● Excerpt:
* * *
This could be a misunderstanding on my part about tricky issues surrounding openurl, although if that's the case, it would have been nice for there to be a warning in the documentation (or even better yet a failure or at least warning when compiling). OTOH, since neither Safari, Chrome, Brave (yes I know, it's essentially Chrome), nor Firefox 55 exhibit the behavior we're seeing, my guess is it's a bug in Firefox, just not the bug I was thinking I was seeing yesterday evening (when I was tired from about 12 hours of hacking away at this).

ctm commented 4 years ago

FWIW, I've created a test case and will submit a bug report to the Firefox team.

My guess is I can workaround either by creating a dummy message that's ignored when received and sending that message in between the login response and the table creation message, or by adding some sort of delay. I'll futz around with a workaround before reporting the bug because there's a chance that doing so will change my opinion of what's happening or provide me with additional info that I should include.
* * *
● Task:
List the browsers the comment names as not showing the behavior being seen. The lines that come next have nothing to do with the comment.
* * *
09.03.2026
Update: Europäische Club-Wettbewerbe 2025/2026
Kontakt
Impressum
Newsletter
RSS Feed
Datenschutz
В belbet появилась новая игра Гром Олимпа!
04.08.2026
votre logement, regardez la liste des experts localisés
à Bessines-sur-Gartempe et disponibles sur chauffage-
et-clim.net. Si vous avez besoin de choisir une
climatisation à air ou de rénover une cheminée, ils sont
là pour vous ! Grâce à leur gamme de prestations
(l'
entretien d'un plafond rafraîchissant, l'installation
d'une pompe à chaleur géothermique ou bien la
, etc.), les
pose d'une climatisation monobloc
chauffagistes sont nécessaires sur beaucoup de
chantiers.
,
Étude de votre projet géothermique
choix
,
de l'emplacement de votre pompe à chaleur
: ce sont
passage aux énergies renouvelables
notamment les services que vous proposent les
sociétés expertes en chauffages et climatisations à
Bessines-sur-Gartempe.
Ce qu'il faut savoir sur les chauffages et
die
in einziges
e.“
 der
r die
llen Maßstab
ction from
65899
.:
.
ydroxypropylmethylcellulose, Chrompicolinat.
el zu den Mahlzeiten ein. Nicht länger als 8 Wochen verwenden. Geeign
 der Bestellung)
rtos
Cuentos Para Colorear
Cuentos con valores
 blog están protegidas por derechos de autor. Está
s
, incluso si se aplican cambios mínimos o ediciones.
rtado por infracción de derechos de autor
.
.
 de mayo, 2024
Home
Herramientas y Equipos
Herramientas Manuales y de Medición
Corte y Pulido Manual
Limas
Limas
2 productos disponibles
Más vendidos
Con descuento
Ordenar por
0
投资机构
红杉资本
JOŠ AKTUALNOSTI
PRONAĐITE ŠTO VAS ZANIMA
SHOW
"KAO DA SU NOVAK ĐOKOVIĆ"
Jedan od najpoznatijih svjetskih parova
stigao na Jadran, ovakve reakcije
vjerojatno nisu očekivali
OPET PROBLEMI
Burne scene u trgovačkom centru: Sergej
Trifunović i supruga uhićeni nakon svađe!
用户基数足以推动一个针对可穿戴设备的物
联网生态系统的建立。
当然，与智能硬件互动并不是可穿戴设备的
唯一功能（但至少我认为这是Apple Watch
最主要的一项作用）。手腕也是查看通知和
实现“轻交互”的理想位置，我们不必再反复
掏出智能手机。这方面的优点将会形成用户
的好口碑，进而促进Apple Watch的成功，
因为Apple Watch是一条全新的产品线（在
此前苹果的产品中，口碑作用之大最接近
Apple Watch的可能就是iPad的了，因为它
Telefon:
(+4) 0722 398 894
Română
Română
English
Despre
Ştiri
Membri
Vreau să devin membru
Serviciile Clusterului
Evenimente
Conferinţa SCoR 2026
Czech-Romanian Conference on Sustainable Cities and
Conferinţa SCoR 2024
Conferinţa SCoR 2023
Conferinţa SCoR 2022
* * *
● Response area:
Safari, Chrome, Brave, Firefox 55